(Extracted material)

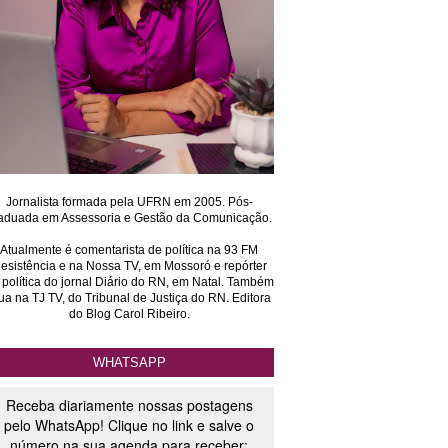
Jornalista formada pela UFRN em 2005. Pós-
aduada em Assessoria e Gestão da Comunicação.
Atualmente é comentarista de política na 93 FM
esistência e na Nossa TV, em Mossoró e repórter
 política do jornal Diário do RN, em Natal. Também
ua na TJ TV, do Tribunal de Justiça do RN. Editora
do Blog Carol Ribeiro.
WHATSAPP
Receba diariamente nossas postagens
pelo WhatsApp! Clique no link e salve o
número na sua agenda para receber:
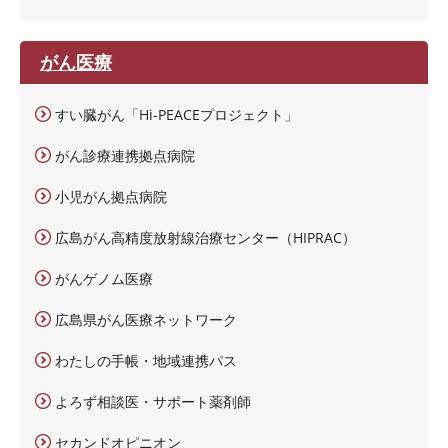
がん医療
すい臓がん「Hi-PEACEプロジェクト」
がん診療連携拠点病院
小児がん拠点病院
広島がん高精度放射線治療センター（HIPRAC）
がんゲノム医療
広島県がん医療ネットワーク
わたしの手帳・地域連携パス
よろず相談医・サポート薬剤師
セカンドオピニオン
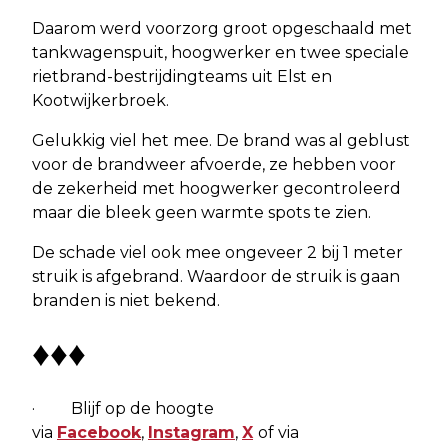
Daarom werd voorzorg groot opgeschaald met
tankwagenspuit, hoogwerker en twee speciale
rietbrand-bestrijdingteams uit Elst en
Kootwijkerbroek.
Gelukkig viel het mee. De brand was al geblust
voor de brandweer afvoerde, ze hebben voor
de zekerheid met hoogwerker gecontroleerd
maar die bleek geen warmte spots te zien.
De schade viel ook mee ongeveer 2 bij 1 meter
struik is afgebrand. Waardoor de struik is gaan
branden is niet bekend.
♦♦♦
· Blijf op de hoogte
via
Facebook
,
Instagram
,
X
of via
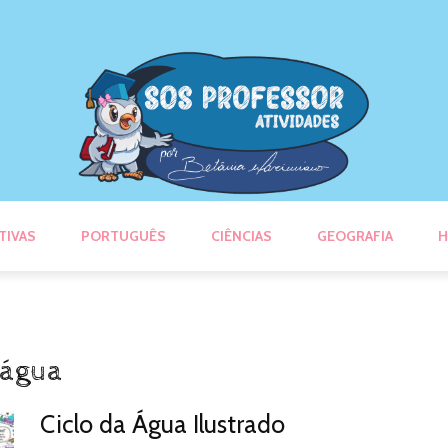
TIVAS
PORTUGUÊS
CIÊNCIAS
GEOGRAFIA
H
 água
Ciclo da Água Ilustrado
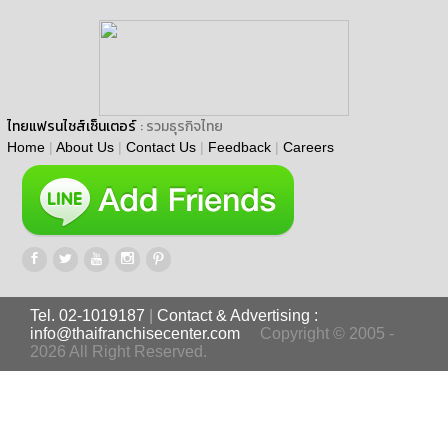
ไทยแฟรนไชส์เซ็นเตอร์
: รวมธุรกิจไทย
Home
|
About Us
|
Contact Us
|
Feedback
|
Careers
Tel. 02-1019187
|
Contact & Advertising :
info@thaifranchisecenter.com
Copyright © 2005 -
2026 All Right Reserved.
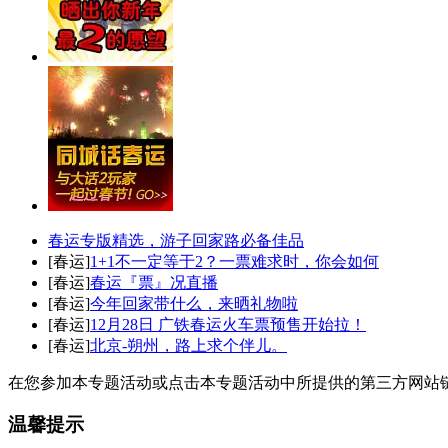
春运专版精选，游子回家路必备佳品
[春运]
1+1不一定等于2？一票难求时，你会如何
[春运]
春运『票』况直播
[春运]
今年回家带什么，来晒礼物啦
[春运]
12月28日 广铁春运火车票预售开始拉！
[春运]
北京-朔州，路上求个伴儿。
在您参加本专题活动或点击本专题活动中所提供的第三方网站
温馨提示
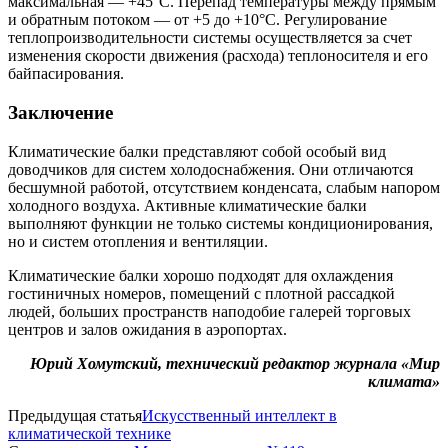
максимальная — ​+45°C. Перепад температуры между прямым
и обратным потоком — ​от +5 до +10°C. Регулирование
теплопроизводительности системы осуществляется за счет
изменения скорости движения (расхода) теплоносителя и его
байпасирования.
Заключение
Климатические балки представляют собой особый вид
доводчиков для систем холодоснабжения. Они отличаются
бесшумной работой, отсутствием конденсата, слабым напором
холодного воздуха. Активные климатические балки
выполняют функции не только системы кондиционирования,
но и систем отопления и вентиляции.
Климатические балки хорошо подходят для охлаждения
гостиничных номеров, помещений с плотной рассадкой
людей, больших пространств наподобие галерей торговых
центров и залов ожидания в аэропортах.
Юрий Хомутский, технический редактор журнала «Мир
климата»
Предыдущая статья
Искусственный интеллект в
климатической технике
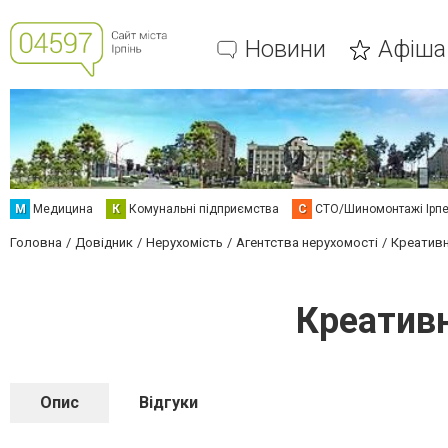
Новини
Афіша
М
Медицина
К
Комунальні підприємства
С
СТО/Шиномонтажі Ірп
Головна
Довідник
Нерухомість
Агентства нерухомості
Креативн
Креатив
Опис
Відгуки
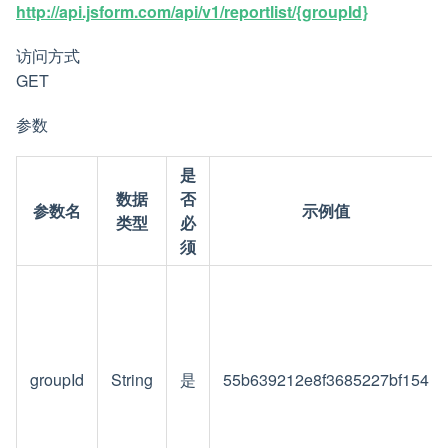
http://api.jsform.com/api/v1/reportlist/{groupId}
访问方式
GET
参数
是
数据
否
参数名
示例值
类型
必
须
groupId
String
是
55b639212e8f3685227bf154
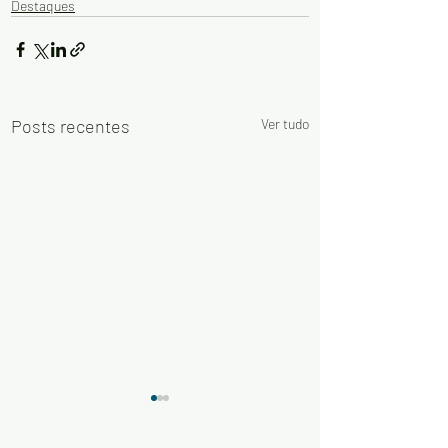
Destaques
Posts recentes
Ver tudo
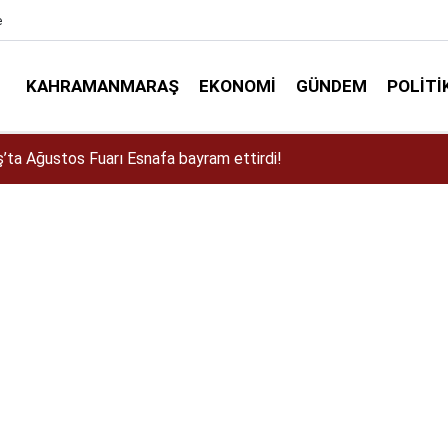
e
KAHRAMANMARAŞ
EKONOMI
GÜNDEM
POLITI
ta Ağustos Fuarı Esnafa bayram ettirdi!
a Dulkadiroğlu Kırsalına 45 Milyonluk Yol Yatırımı!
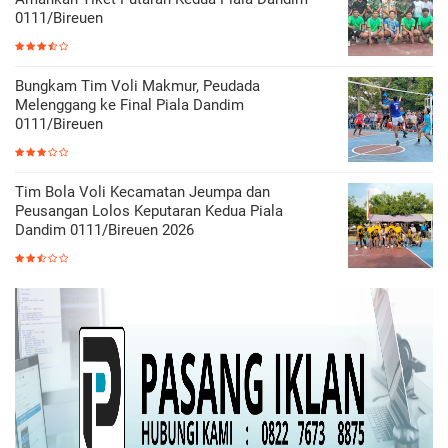
0111/Bireuen
Bungkam Tim Voli Makmur, Peudada
Melenggang ke Final Piala Dandim
0111/Bireuen
Tim Bola Voli Kecamatan Jeumpa dan
Peusangan Lolos Keputaran Kedua Piala
Dandim 0111/Bireuen 2026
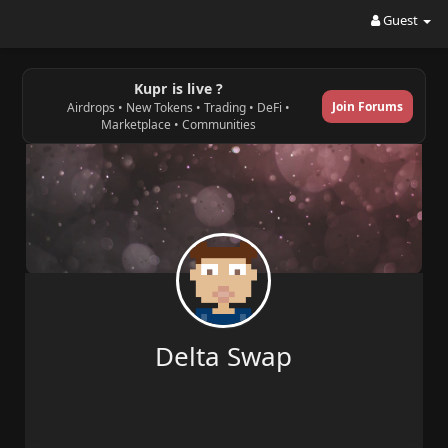
Guest
Kupr is live ?
Join Forums
Airdrops • New Tokens • Trading • DeFi •
Marketplace • Communities
Delta Swap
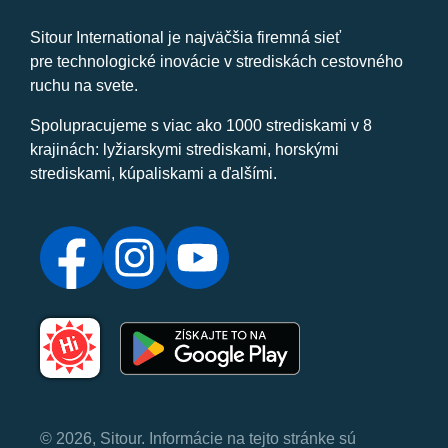
Sitour International je najväčšia firemná sieť
pre technologické inovácie v strediskách cestovného
ruchu na svete.
Spolupracujeme s viac ako 1000 strediskami v 8
krajinách: lyžiarskymi strediskami, horskými
strediskami, kúpaliskami a ďalšími.
© 2026, Sitour. Informácie na tejto stránke sú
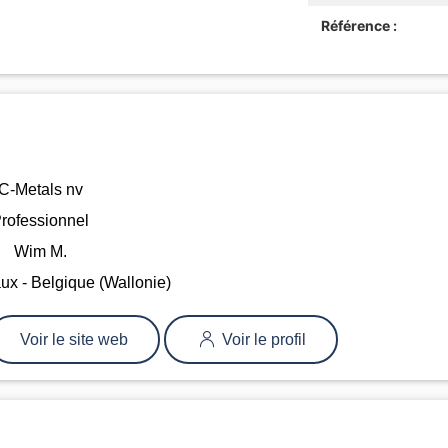
Référence :
C-Metals nv
rofessionnel
Wim M.
x - Belgique (Wallonie)
Voir le site web
Voir le profil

(End Extracted material)

Exercise details.
Collect every line in the listing above that contains the string "Dandim".

Solution for this exercise.
Melenggang ke Final Piala Dandim
Dandim 0111/Bireuen 2026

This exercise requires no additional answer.